Introduction
Many of my writings are excerpted from or based on my manuscript, Albedo: Reflections from Antarctica. Albedo is a work of lyrical nonfiction, a collection of narrative, descriptive, and poetic fragments, mixed with commentary on the literature and history of Antarctica. The writing grew out of a passion for Antarctic landscape and its effects on the self.
For eight austral summers, I traveled the Ross Sea region of the Antarctic as a worker in the United States Antarctic Program. From small field camps on the East Antarctic ice cap to the industrial anomaly of McMurdo Station on the coast, I enjoyed a long slow study of Antarctic geography.

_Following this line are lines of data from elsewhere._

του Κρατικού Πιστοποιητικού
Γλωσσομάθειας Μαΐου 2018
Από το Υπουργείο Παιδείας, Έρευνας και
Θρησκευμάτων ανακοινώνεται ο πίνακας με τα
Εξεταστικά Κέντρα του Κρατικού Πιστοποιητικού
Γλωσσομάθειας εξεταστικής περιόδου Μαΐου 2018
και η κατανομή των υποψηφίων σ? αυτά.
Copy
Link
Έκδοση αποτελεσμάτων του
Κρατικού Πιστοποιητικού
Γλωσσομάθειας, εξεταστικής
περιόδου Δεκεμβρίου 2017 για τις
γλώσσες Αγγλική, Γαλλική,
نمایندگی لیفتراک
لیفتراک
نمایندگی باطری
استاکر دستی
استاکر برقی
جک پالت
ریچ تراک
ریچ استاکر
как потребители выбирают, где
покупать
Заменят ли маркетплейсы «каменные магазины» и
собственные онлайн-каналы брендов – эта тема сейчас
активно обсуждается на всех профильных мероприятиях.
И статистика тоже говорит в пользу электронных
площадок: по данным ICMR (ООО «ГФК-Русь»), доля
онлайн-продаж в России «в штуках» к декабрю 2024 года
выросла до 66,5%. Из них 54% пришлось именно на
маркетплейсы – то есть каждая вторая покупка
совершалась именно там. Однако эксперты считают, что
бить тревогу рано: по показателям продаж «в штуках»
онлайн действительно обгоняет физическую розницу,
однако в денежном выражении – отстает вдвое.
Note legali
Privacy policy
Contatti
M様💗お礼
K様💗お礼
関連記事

Like all deserts, the Antarctic icescape is empty, lunar, and sometimes harsh. The ice continent challenges our perceptions of the physical world and of ourselves. Often the beauty is so overwhelming that we simply look away. With both notebook and camera, I have tried instead to attend in detail to the blankness that fills the landscape.
Most stories about the Antarctic look outward to penguins and icebergs, or homeward to convey familiar chronicles of early exploration, scientific research, or journalists' brief visits. I've been drawn more often to the details of the self's dialogue with the Antarctic as we maintain our foothold within and against it. Albedo is the measure of how much radiating energy, e.g. sunlight, a surface reflects. Antarctica has the highest continental albedo on Earth; its near-perfect blue-whiteness reflects over 80% of the sun's energy. As a result, the whiteness of the Antarctic absorbs so little heat that the sun scarcely warms the continent. The ice remains ice, remains itself, due in large part to its albedo.
I have loosely translated this physical term for personal purposes because I am interested in Antarctica's capacity to give reflection to thought. For eight summers in the century of human activity on the ice, I have been busy with the idea that there is much more to say about Antarctica's play on the imagination. Here the geography is so singular that our presence is inseparable from our desire to see: here we are the only figure on the figureless ground we study. This is the bright ground that obsesses me. Where else on Earth could I find such marvelous reflection?